The debate over whether Keystone XL creates jobs is a convenient diversion from something oil company backers don’t want you to know: this is an export pipeline to help them access foreign markets and bypass the United States. Oil companies will make bigger profits and oil prices for Americans will increase. That’s not a project that helps Americans. It’s a project that helps Big Oil.
CNN posted this interview with a TransCanada executive who admits that permanent jobs would only number “in the hundreds, certainly not in the thousands” from Montana down to Houston:
While the debate over job creation from Keystone XL has attracted a lot of attention, long-term real job creation on which Americans depend is occurring in the clean energy industry. In just a six week period in September and October 2011, Environmental Entreprenuers, a national community of over 850 individual business leaders, identified the creation of 32,000 clean energy jobs by 100 companies including manufacturing plants, power generation project, renewable energy, and energy-efficiency retrofits.
More than 2.7 million people are working in the U.S. clean energy economy right now – more than the entire fossil fuel industry put together.

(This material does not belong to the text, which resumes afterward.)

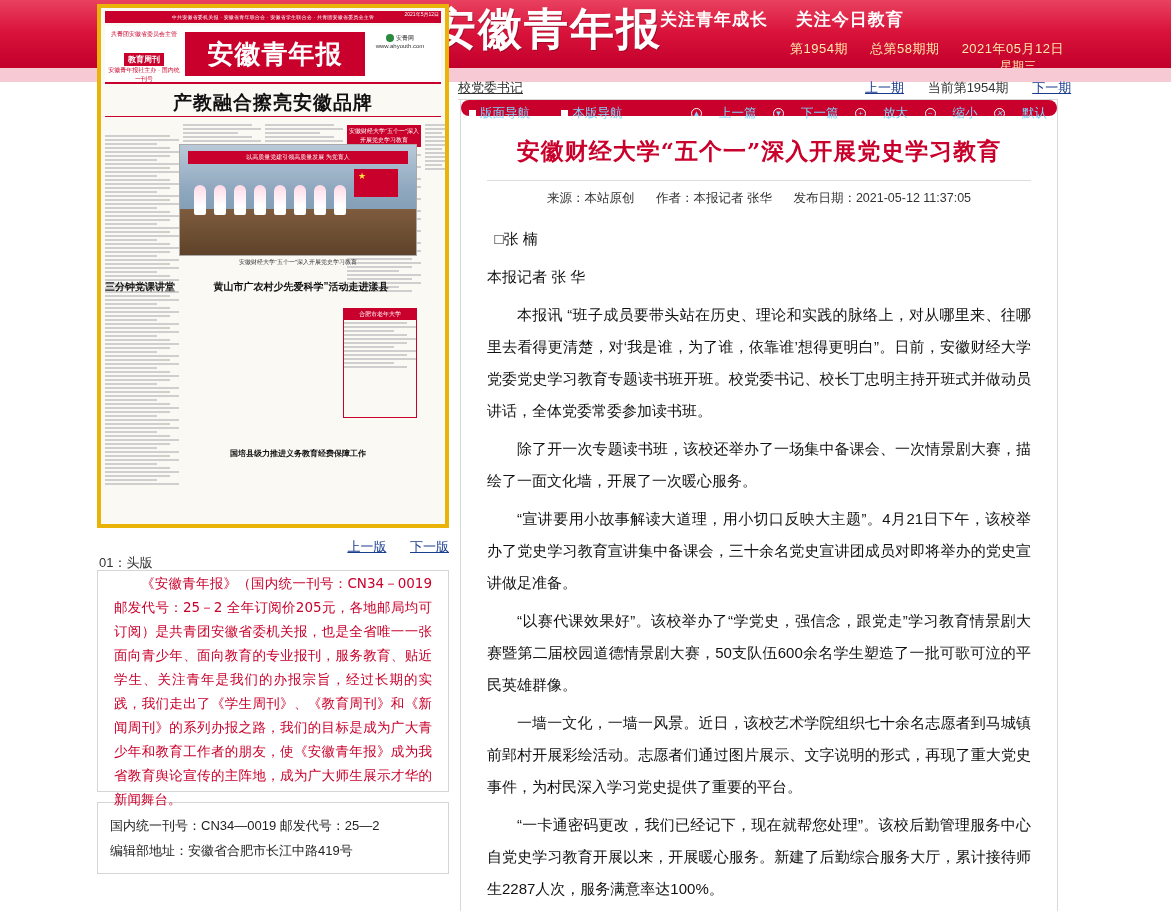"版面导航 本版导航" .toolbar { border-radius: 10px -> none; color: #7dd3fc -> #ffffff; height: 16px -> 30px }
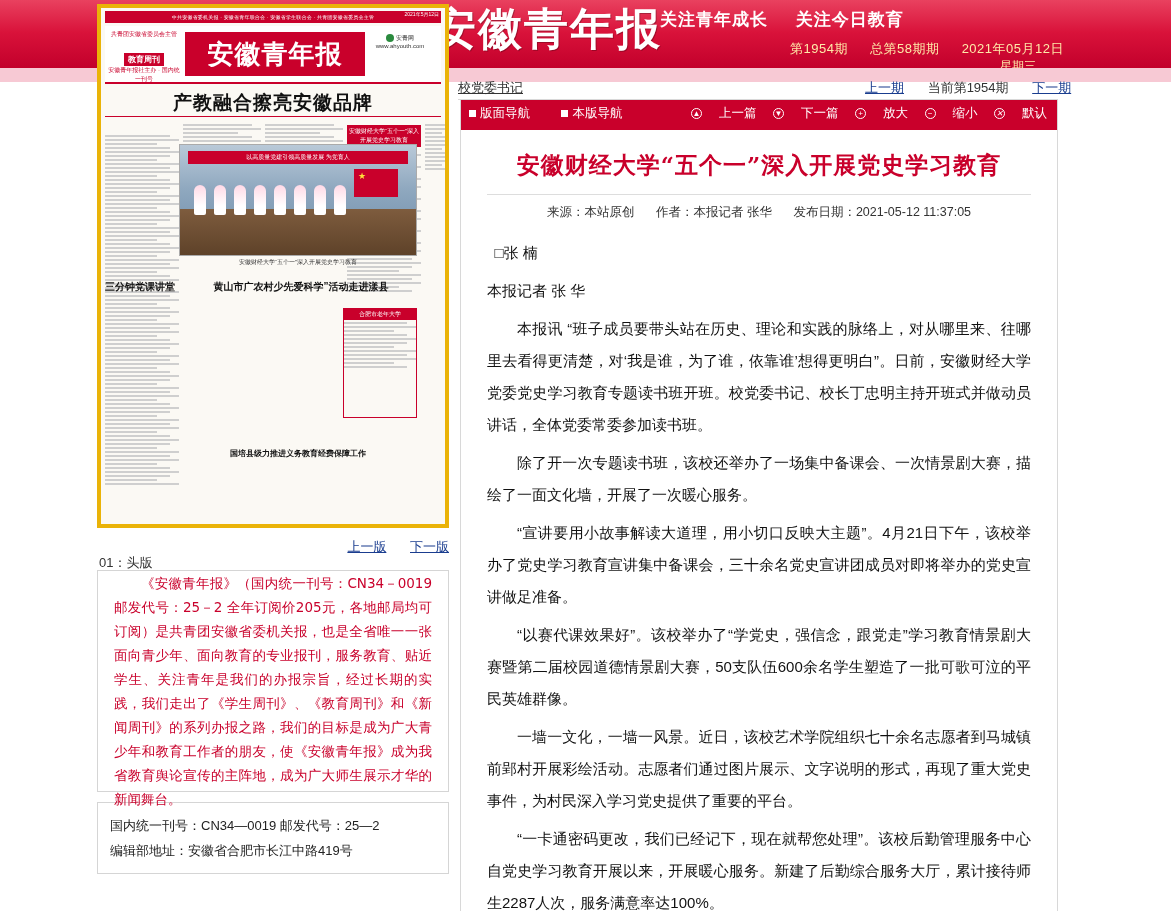"本报讯" p { order: before "除了开一次专题读书班，该校还举办了一场集中备课会、一次情景剧大赛，描绘了一面文化" -> after "除了开一次专题读书班，该校还举办了一场集中备课会、一次情景剧大赛，描绘了一面文化" }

Every month new clean energy jobs are announced that are shovel-ready and lead to long-lasting permanent job growth in America. Clean car manufacturers have created over 151,000 quality long term jobs in the United States while saving consumers billions of dollars at the pump. Between 2003 and 2010, the clean energy sector grew nearly twice as fast as the overall economy.
If we are going to truly debate national job creation, we should be working on measures that will create jobs on a national scale while achieving true energy independence for our country. And we’ve already made tremendous strides on that front.

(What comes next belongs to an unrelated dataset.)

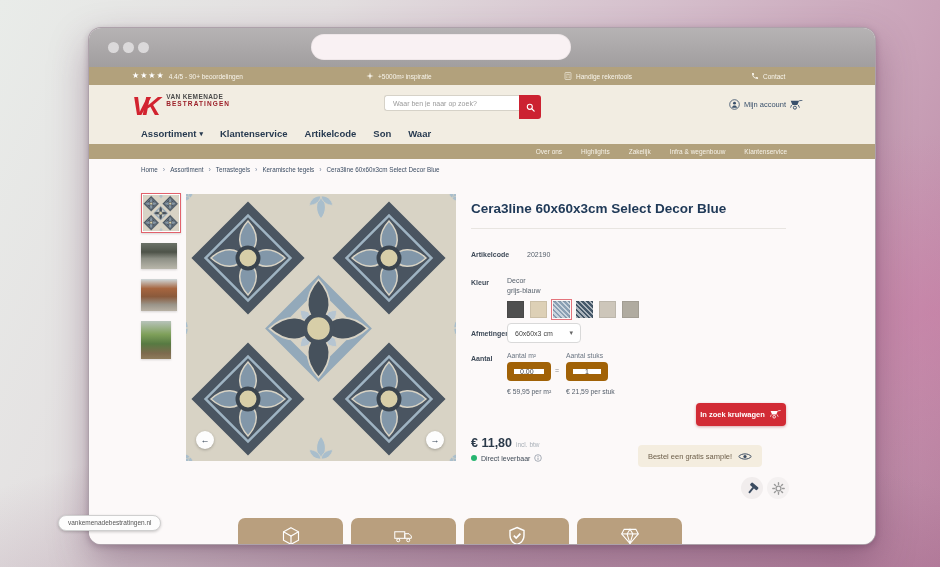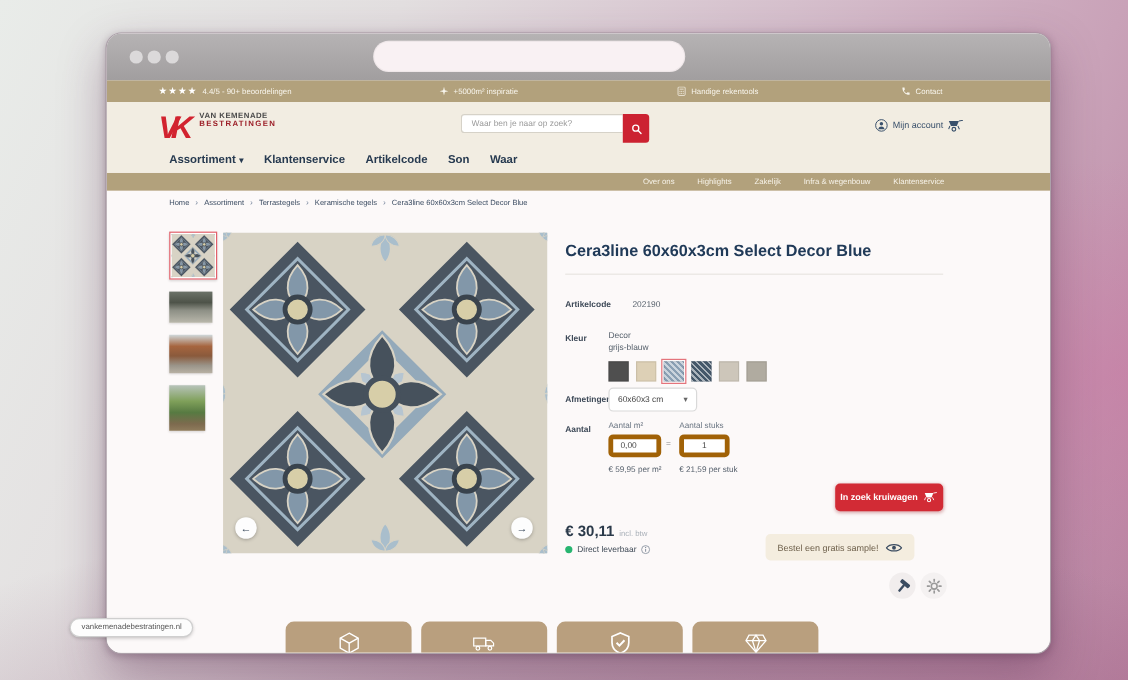"0,00" .inp { border: 4px solid #a16207 -> 7px solid #a16207 }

Steven M. Anderson, retired Army brigadier general, argues the Keystone XL pipeline will not help America cut its petro-addition and will detract from building a clean energy economy:
This pipeline would move dirty oil from Canada to refineries in Texas and would set back our renewable energy efforts for at least two decades, much to our enemies’ delight. It would ensure we maintain our oil addiction and delay making the tough decisions regarding energy production, management and conservation that we need to start making today.The laser-focus emphasis on Keystone XL by House Republicans, the U.S. Chamber of Commerce and others is nothing short of politics. They are conveniently avoiding a more important point about how the Keystone XL pipeline that provides tar sands oil companies a platform to export oil while making billions of dollars in profit. Instead, the pipeline will take the dirtiest oil on the planet, put America’s heartland at risk, and then send that oil to the highest bidder around the world.
Building pipelines to the Gulf Coast, in addition to providing oil companies an avenue to export, also increases oil prices. There is concrete evidence (pp. 27-28) that building Keystone XL will increase oil prices in the Gulf Coast Market and the Midwest.
In the end, real job creation won’t come from approving a foreign pipeline. The evidence shows the future of job creation is in global clean energy markets. And that the real purpose of this pipeline is to give tar sands producers access to international markets.